Key Challenges Faced During Development
1. Notification Processing Was Never Tested in Production
- Disabled from day one due to performance issues.
- Notification processing logic was untested.
- The real bottleneck existed inside the application’s notification processing loop.
- Required a complete rewrite (currently under testing).
2. Large Effort Estimation Gap
- Kafka integration + total redesign of notification processing.
- Initial estimates did not account for this complexity.
Testing Constraints
- Development and test environments initially lacked notification simulation.

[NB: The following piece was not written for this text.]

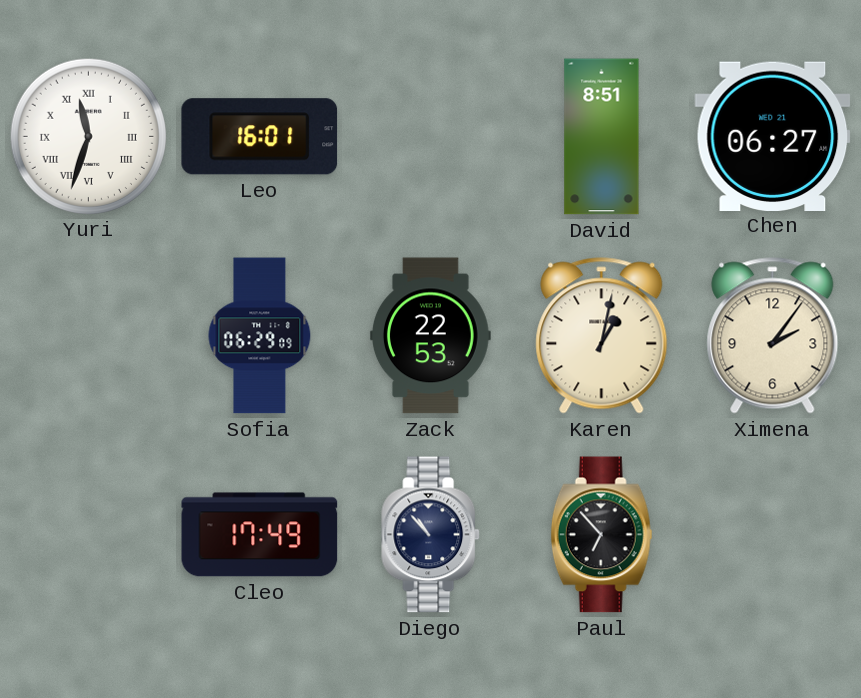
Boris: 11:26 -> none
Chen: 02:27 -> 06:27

- Multiple test builds were released for partial functionality testing in pre‑prod:
test_alarm_fix_1_v2.0.1test_slidingW_analysis_1_v2.0.1test_slidingwindow_analysis_2_v2.0.1test_slidingwindow_analysis_3_v2.0.1
- Pre‑production environment could not be disturbed.
- Testing limited to:
- Master Controller‑3
- Up to 17k devices
Summary
- v1.2.0 limitations stem from single‑threaded execution and disabled notification handling.
- v2.0.1 introduces multiple high‑CPU background processes, revealing Node.js scalability limits.
- v2.0.1.f addresses these challenges using Worker Threads, properly isolating workloads.
- The solution is architecturally sound but needs large‑scale pre‑production validation.
- Significant development effort was required due to:
- Missing load simulation environments
- Necessary redesign of core processing logic
- MWDI being a mega service (not a microservice) - long‑term fixes require breaking it into smaller, isolated applications to eliminate scalability bottlenecks.